Les actes d'un colloque qui comble un vide historiographique majeur en s'intéressant à la façon dont les sociétés rurales du passé ont utilisé leurs déchets.

Que considérait-on comme déchet dans les sociétés du passé ? Comment traitait-on ces matières ? Quel regard portait-on sur ces produits ? Des questions essentielles pour comprendre le fonctionnement des sociétés d'hier, tant il est vrai qu'une société se définit aussi par ce qu'elle rejette hors d'elle. C'est à ces questions, parmi d'autres, que cet ouvrage, issu du 38e colloque de Flaran, entreprend de répondre.

 

Que sont les déchets devenus ?
--*--
Objet de la tâche: Donnez la suite du texte sur les déchets dans les sociétés rurales du passé, en partant de sa dernière phrase. Les lignes ci-dessous ne jouent aucun rôle ici.

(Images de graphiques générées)
--*--
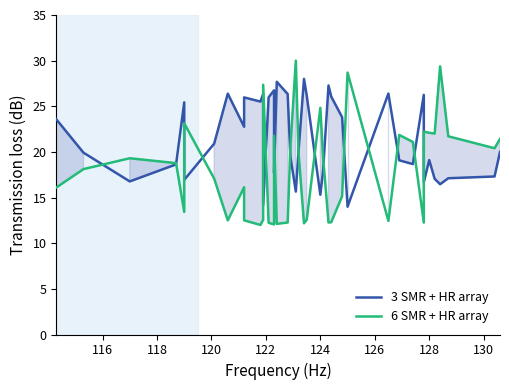

Which series has the largest range (max minus min)?

6 SMR + HR array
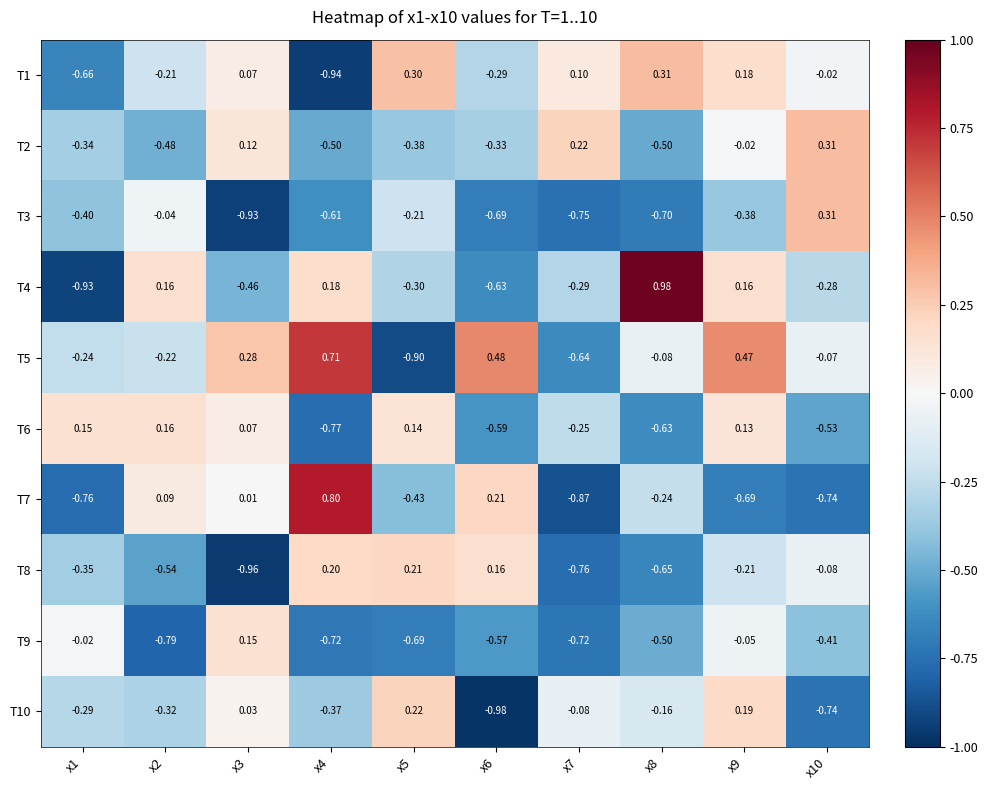

Is the value of T7 at x1 greater than the value of T9 at x7?

No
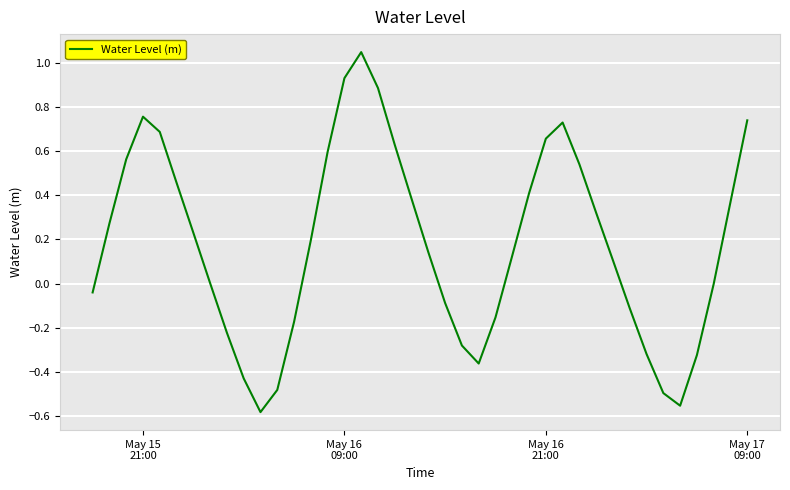

How many lines are shown in the chart?

1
--*--
Résultat obtenu:
Les directeurs d'ouvrage inscrivent d'emblée les analyses de ce livre dans l'actualité, à l'heure où les questions de recyclage, de zéro déchet et, plus globalement, d'empreinte carbone des activités humaines sont plus importantes que jamais. Signalons également que la réflexion s'inscrit clairement dans le courant de l'histoire environnementale, qui s'attache à penser les interrelations entre les hommes et leurs milieux naturels dans toute leur complexité, en dépassant la simple question de « l'utilisation » des seconds par les premiers. Enfin, la question des déchets a très souvent été abordée pour le milieu urbain, mais beaucoup moins pour le milieu rural, faute de sources. Or les progrès de l'archéologie, dans ses diverses déclinaisons, permettent d'en savoir beaucoup plus sur cette question. Et d'abord de souligner les nombreuses variations locales dans la composition des fumiers, des « boues urbaines » aux tessons de poterie, du goémon au buis, du fumier végétal au fumier animal, etc.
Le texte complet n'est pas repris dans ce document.